THE DATA Block Start
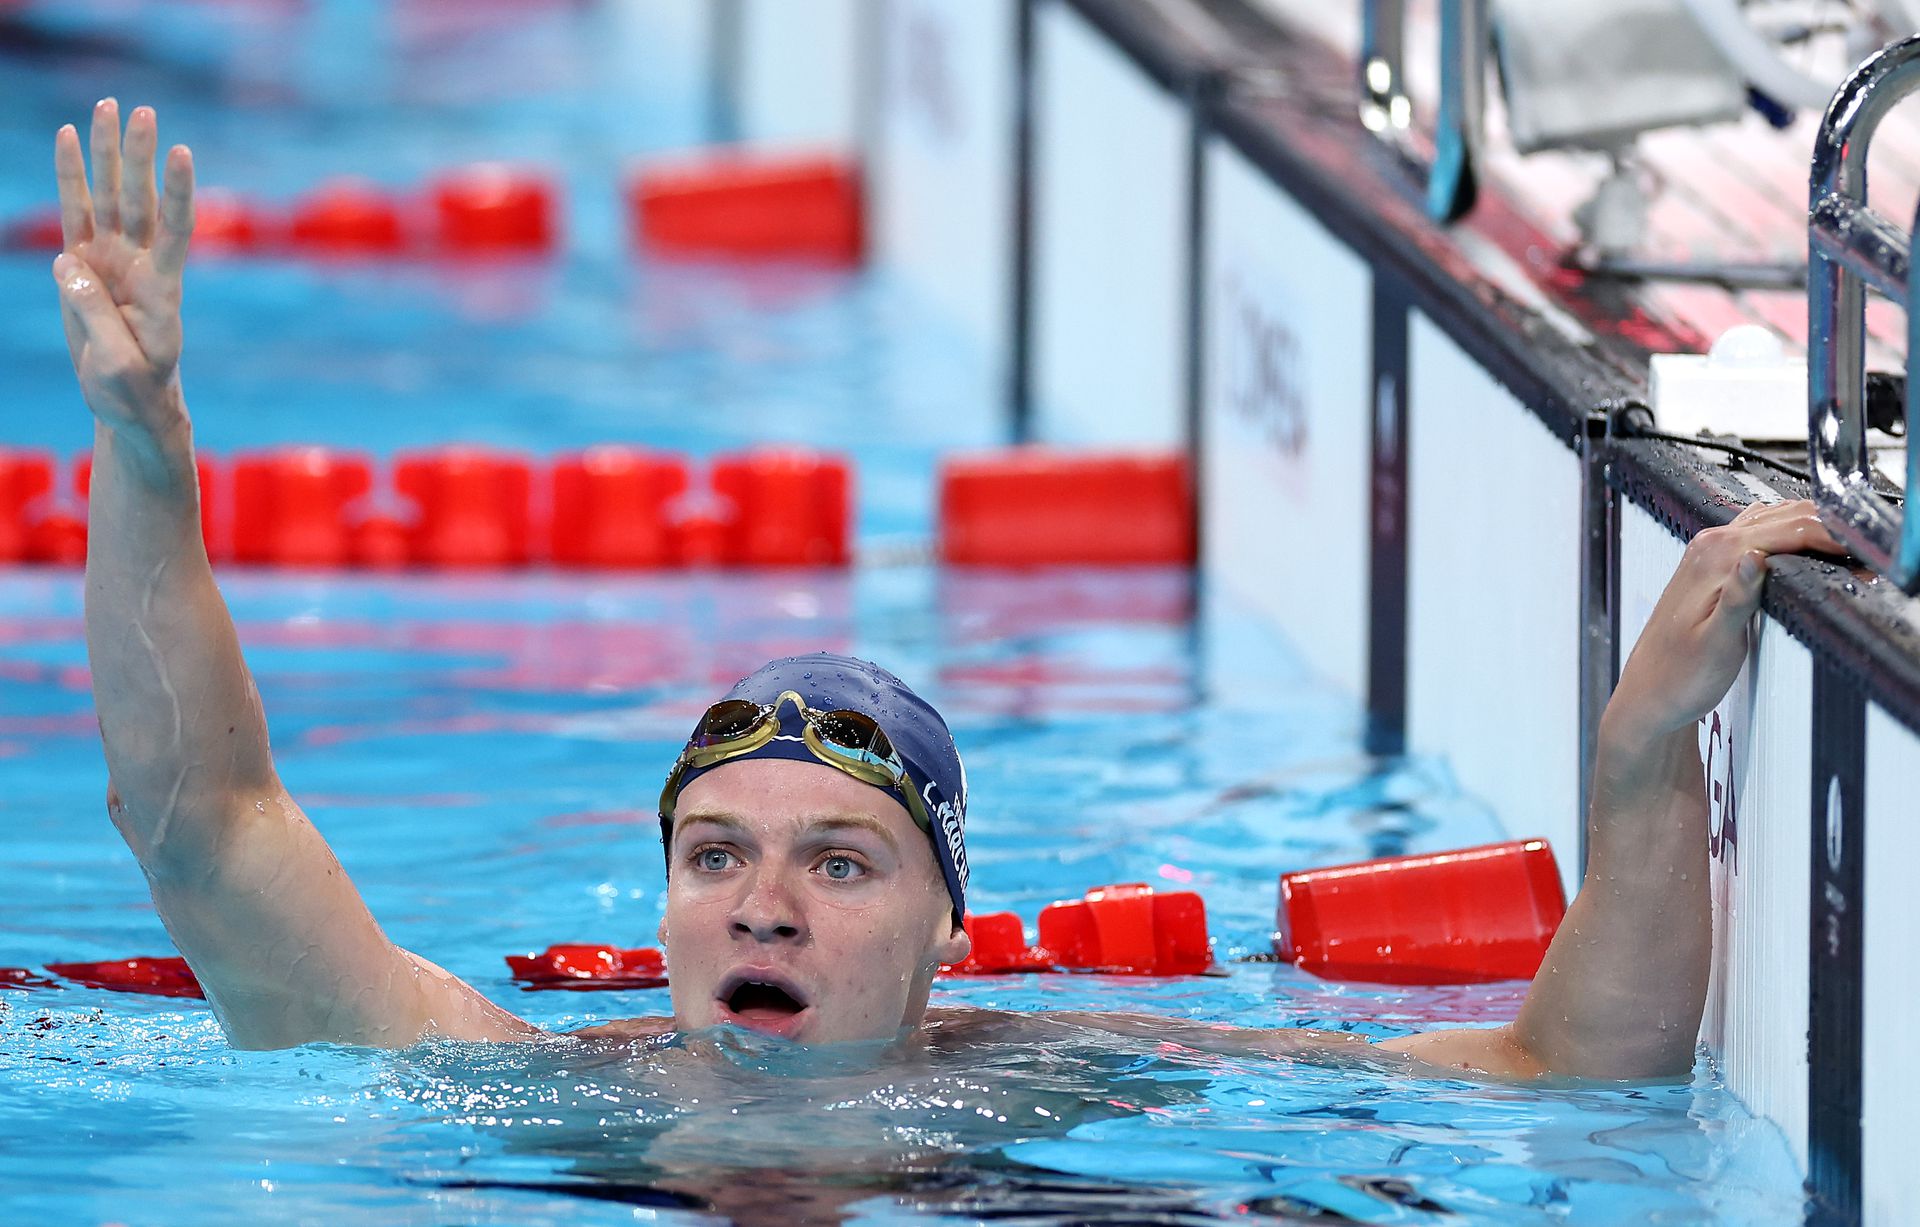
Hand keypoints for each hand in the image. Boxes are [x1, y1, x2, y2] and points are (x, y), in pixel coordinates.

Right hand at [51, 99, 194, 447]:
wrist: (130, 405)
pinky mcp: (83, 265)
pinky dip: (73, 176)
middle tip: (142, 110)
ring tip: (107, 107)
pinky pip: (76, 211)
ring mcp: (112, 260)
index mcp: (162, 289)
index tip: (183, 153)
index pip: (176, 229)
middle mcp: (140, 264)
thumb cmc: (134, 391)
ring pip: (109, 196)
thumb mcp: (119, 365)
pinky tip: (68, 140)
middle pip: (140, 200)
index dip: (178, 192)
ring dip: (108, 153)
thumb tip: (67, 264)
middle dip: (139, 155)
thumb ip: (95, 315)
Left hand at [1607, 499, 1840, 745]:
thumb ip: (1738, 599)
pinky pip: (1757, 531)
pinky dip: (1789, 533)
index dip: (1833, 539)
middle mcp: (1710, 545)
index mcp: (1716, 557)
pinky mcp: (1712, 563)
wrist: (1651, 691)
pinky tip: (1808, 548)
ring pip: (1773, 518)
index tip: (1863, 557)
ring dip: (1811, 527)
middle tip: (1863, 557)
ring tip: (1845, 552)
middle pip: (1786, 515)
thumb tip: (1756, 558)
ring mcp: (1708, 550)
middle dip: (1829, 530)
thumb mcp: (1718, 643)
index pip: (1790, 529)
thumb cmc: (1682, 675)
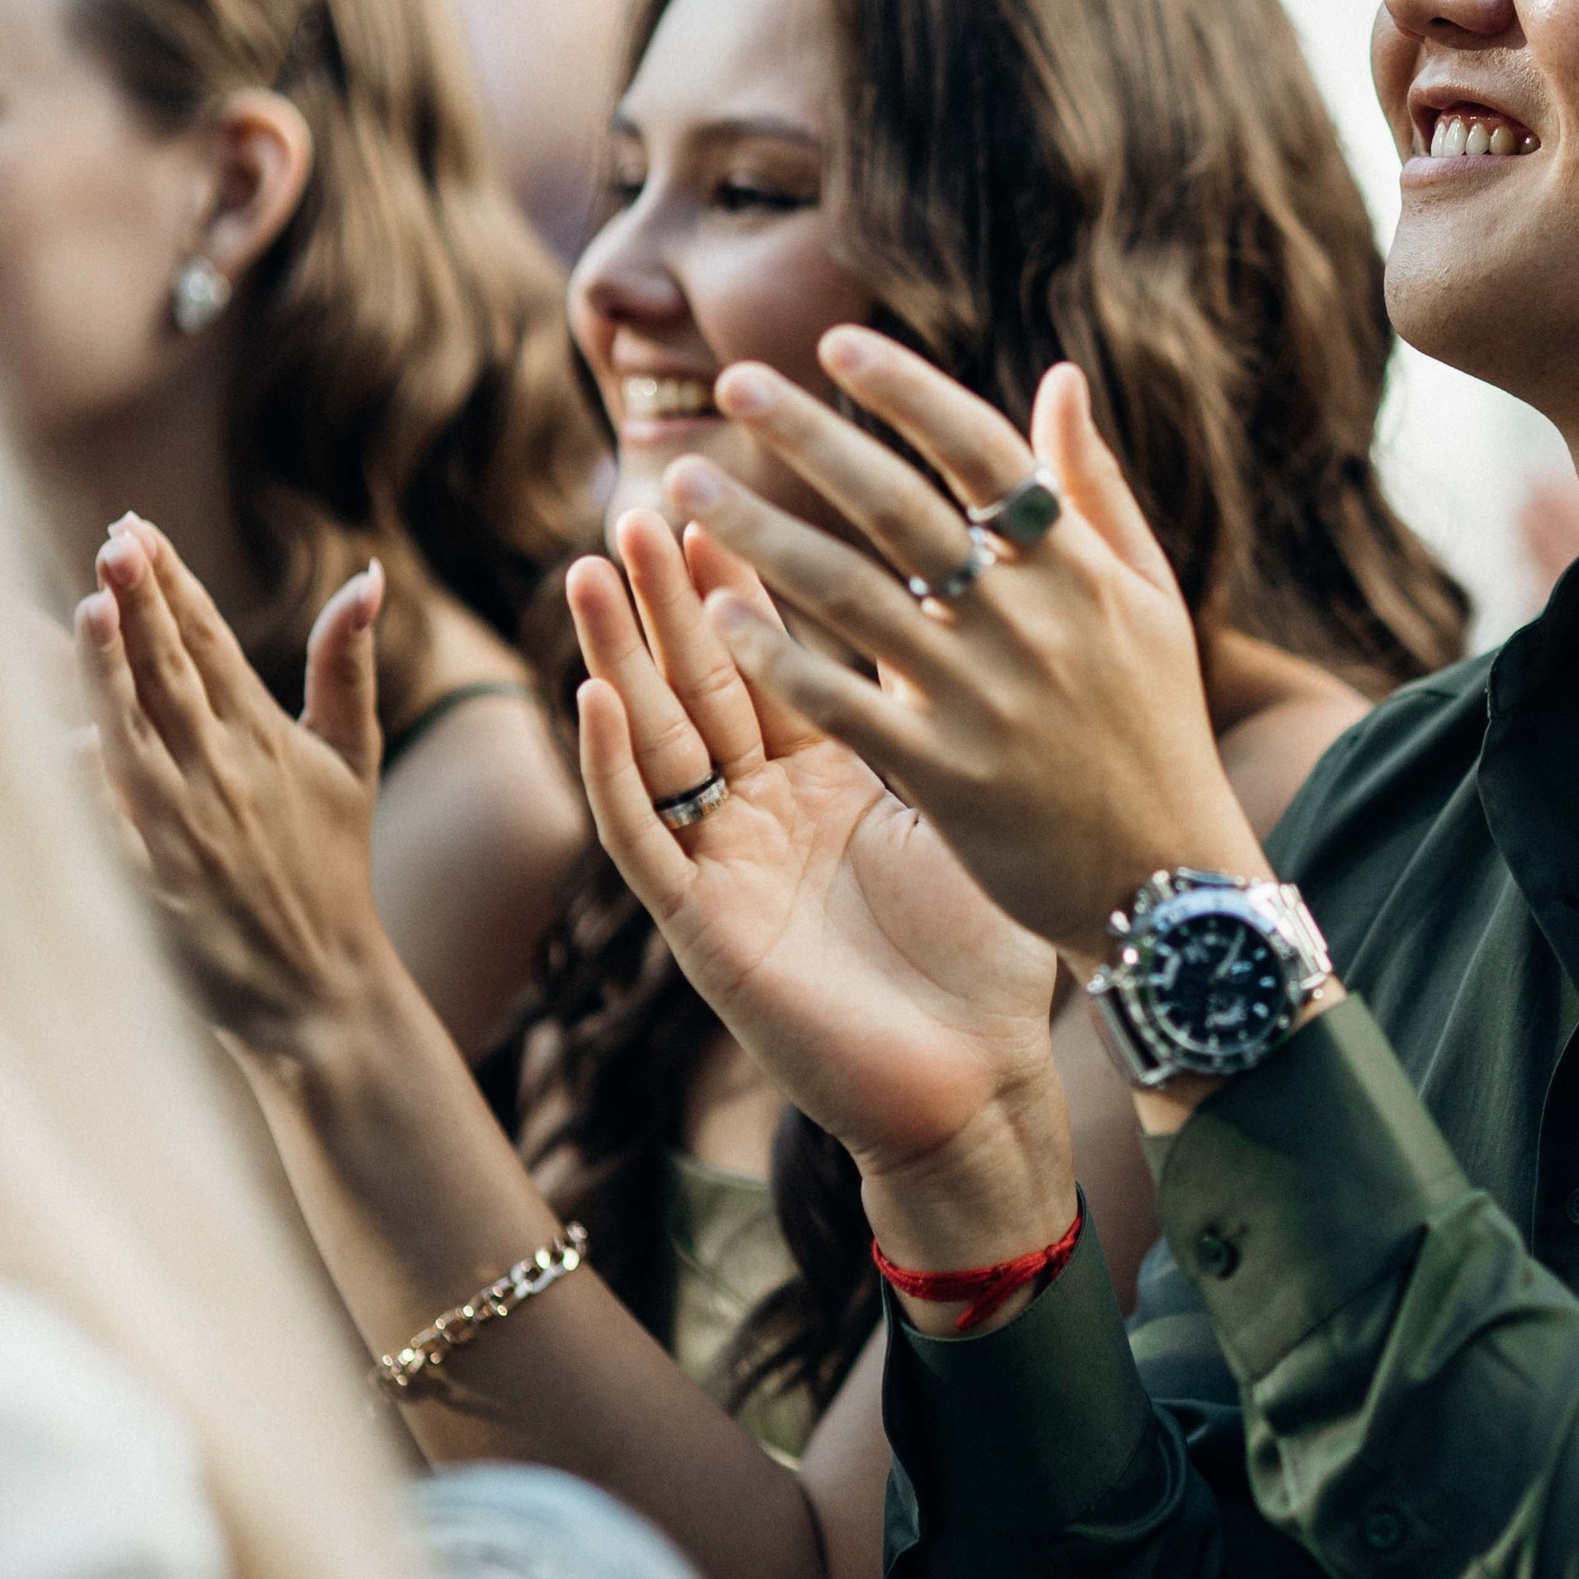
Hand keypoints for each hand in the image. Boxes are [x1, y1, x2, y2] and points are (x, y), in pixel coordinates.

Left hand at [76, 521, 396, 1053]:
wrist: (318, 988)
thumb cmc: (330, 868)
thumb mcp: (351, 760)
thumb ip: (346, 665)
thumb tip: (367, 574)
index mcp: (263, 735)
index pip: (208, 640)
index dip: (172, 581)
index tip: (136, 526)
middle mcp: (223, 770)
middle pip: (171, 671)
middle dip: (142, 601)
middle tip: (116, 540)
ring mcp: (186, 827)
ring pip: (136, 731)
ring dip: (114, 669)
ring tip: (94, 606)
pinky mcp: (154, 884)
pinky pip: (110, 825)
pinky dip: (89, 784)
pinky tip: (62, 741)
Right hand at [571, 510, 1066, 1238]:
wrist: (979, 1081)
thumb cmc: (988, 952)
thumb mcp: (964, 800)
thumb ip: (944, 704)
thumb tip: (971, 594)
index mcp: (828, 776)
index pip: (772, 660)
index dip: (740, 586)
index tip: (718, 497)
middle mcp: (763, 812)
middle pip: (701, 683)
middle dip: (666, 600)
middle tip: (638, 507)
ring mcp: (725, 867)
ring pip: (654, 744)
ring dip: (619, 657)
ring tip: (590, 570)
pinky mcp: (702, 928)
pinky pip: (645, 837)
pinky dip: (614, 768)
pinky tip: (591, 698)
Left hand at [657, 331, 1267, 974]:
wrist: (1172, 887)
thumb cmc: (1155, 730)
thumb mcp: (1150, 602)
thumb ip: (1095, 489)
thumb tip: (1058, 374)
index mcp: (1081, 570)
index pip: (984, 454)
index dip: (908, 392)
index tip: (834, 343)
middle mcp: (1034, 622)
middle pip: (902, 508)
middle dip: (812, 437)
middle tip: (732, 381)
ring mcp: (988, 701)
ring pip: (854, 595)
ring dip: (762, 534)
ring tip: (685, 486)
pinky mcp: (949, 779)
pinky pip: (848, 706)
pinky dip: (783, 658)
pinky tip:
THE DATA Block End
**WHAT THE TASK ASKS**
Every record above should be transcribed exactly; the pictures stay out of the copy.

**EXERCISE RESULT**
Hand keypoints for each hand in the image. Boxes are [x1, y1, x2, y2] and points are (x, y), in pixel coordinates.

Right hand at [51, 99, 194, 447]:
wrist: (130, 405)
pinky mcp: (83, 265)
pinky dip: (73, 176)
middle tip: (142, 110)
ring tip: (107, 107)
pinky pip: (76, 211)
ring mcp: (112, 260)
index mcp: (162, 289)
index tip: (183, 153)
index pip: (176, 229)
middle mcp: (140, 264)
thumb cmc: (134, 391)
ring pip: (109, 196)
thumb mcp: (119, 365)
pinky tip: (68, 140)
middle pip: (140, 200)
index dip: (178, 192)
ring dip: (108, 153)
thumb tip: (67, 264)
middle dip: (139, 155)
thumb ip: (95, 315)
Left hand at [1607, 499, 1840, 745]:
thumb ip: (1738, 599)
pinky pip: (1757, 531)
pinky dip: (1789, 533)
index dip: (1833, 539)
middle mcp: (1710, 545)
index mcp: (1716, 557)
pinky mcp: (1712, 563)
wrist: (1651, 691)
pinky tip: (1808, 548)
ring pip: (1773, 518)
index tip: (1863, 557)
ring dip: (1811, 527)
middle tip: (1863, 557)
ring tip: (1845, 552)
middle pip: (1786, 515)
thumb tip: (1756, 558)
ring mcp: (1708, 550)
middle dip: (1829, 530)
thumb mcp: (1718, 643)
index pip: (1790, 529)
thumb cmc: (1682, 675)
Hand keypoints for each hand in the image. Boxes are [x1, y1, x2, y2] and points are (x, y), in pixel coordinates.

Left hand at [76, 521, 396, 1053]:
wrist: (318, 988)
thumb cmc: (330, 868)
thumb mcp: (351, 760)
thumb ip: (346, 665)
thumb tip: (367, 574)
index mcp: (263, 735)
index pip: (208, 640)
index dip: (172, 581)
index tip: (136, 526)
middle mcp: (223, 770)
middle pip: (171, 671)
middle dip: (142, 601)
middle tip: (116, 540)
ring mcp: (186, 827)
ring pip: (136, 731)
ring dip: (114, 669)
ring tip: (94, 606)
pinky mcp: (154, 884)
pinky pip: (110, 825)
pinky dip: (89, 784)
pinky tip: (62, 741)
Right hand at [571, 510, 1066, 1238]:
wrist: (979, 1081)
thumb cmc: (988, 952)
thumb mcp: (964, 800)
thumb ip: (944, 704)
thumb tip: (971, 594)
index mcp: (828, 776)
index pip: (772, 660)
index dip: (740, 586)
index tip: (718, 497)
middle mcp: (763, 812)
middle pip: (701, 683)
middle dip: (666, 600)
middle tip: (638, 507)
ring mcp: (725, 867)
ring pip: (654, 744)
ring dip: (619, 657)
ring tip: (590, 570)
pinky mcp: (702, 928)
pinky pip: (645, 837)
pinky dip: (614, 768)
pinky tip: (591, 698)
Left hand at [657, 331, 1267, 974]:
wrist: (1172, 887)
thumb cmc: (1155, 730)
thumb mcp: (1150, 602)
thumb ip: (1095, 489)
thumb tip: (1058, 374)
index mcp: (1081, 570)
index pip: (984, 454)
index dip: (908, 392)
index tip: (834, 343)
middle mcp: (1034, 622)
middle pip: (902, 508)
middle dip: (812, 437)
middle tip: (732, 381)
ring mcp: (988, 701)
ring pip: (854, 595)
ring dip: (762, 534)
ring tip: (685, 486)
pinky mcp: (949, 779)
pinky pip: (848, 706)
pinky dip: (783, 658)
pinky tip:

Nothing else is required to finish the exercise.